Input for this task:
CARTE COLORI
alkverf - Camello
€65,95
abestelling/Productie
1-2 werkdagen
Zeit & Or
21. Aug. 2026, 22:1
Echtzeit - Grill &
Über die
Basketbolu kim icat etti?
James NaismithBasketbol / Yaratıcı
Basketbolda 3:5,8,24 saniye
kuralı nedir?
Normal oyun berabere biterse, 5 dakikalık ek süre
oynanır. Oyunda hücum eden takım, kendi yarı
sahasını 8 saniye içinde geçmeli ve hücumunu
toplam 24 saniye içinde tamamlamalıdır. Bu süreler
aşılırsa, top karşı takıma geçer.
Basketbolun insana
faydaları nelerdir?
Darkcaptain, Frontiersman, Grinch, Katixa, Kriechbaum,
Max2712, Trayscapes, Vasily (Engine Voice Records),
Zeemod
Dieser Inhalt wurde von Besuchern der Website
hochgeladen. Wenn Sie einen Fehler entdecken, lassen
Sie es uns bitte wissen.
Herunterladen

* * *

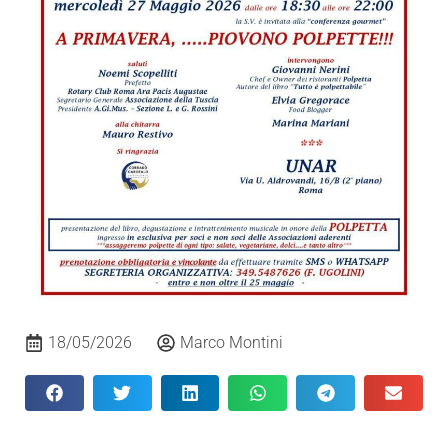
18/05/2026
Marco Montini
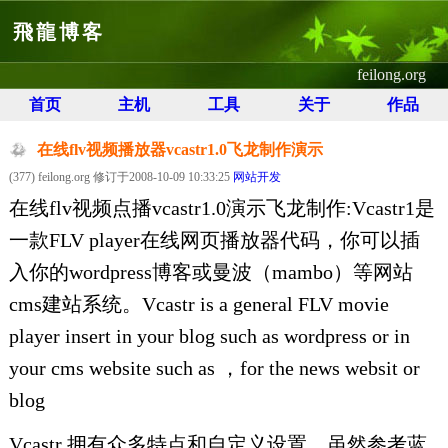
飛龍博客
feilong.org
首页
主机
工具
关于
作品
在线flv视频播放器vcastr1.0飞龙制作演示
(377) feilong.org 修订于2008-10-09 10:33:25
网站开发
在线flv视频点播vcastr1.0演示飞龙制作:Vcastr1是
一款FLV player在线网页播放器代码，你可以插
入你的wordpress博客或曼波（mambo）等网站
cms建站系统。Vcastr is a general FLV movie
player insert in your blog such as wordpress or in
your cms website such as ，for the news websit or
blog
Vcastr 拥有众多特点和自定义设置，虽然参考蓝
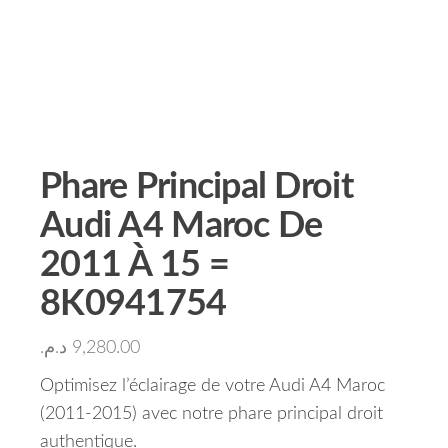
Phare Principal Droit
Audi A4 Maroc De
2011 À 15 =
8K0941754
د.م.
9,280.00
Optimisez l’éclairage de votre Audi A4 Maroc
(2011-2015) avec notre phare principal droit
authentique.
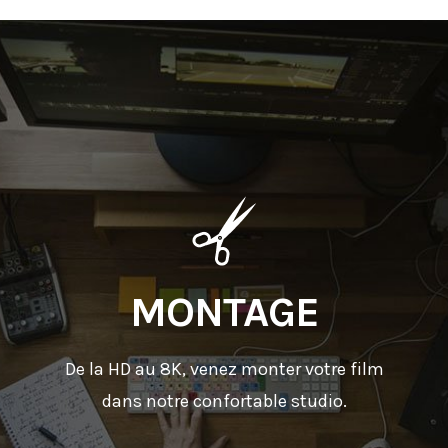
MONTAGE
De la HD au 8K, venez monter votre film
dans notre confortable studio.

Problem description: For the listing above, how many lines contain the word "Maroc"? Respond with nothing but the number.

Reply: 2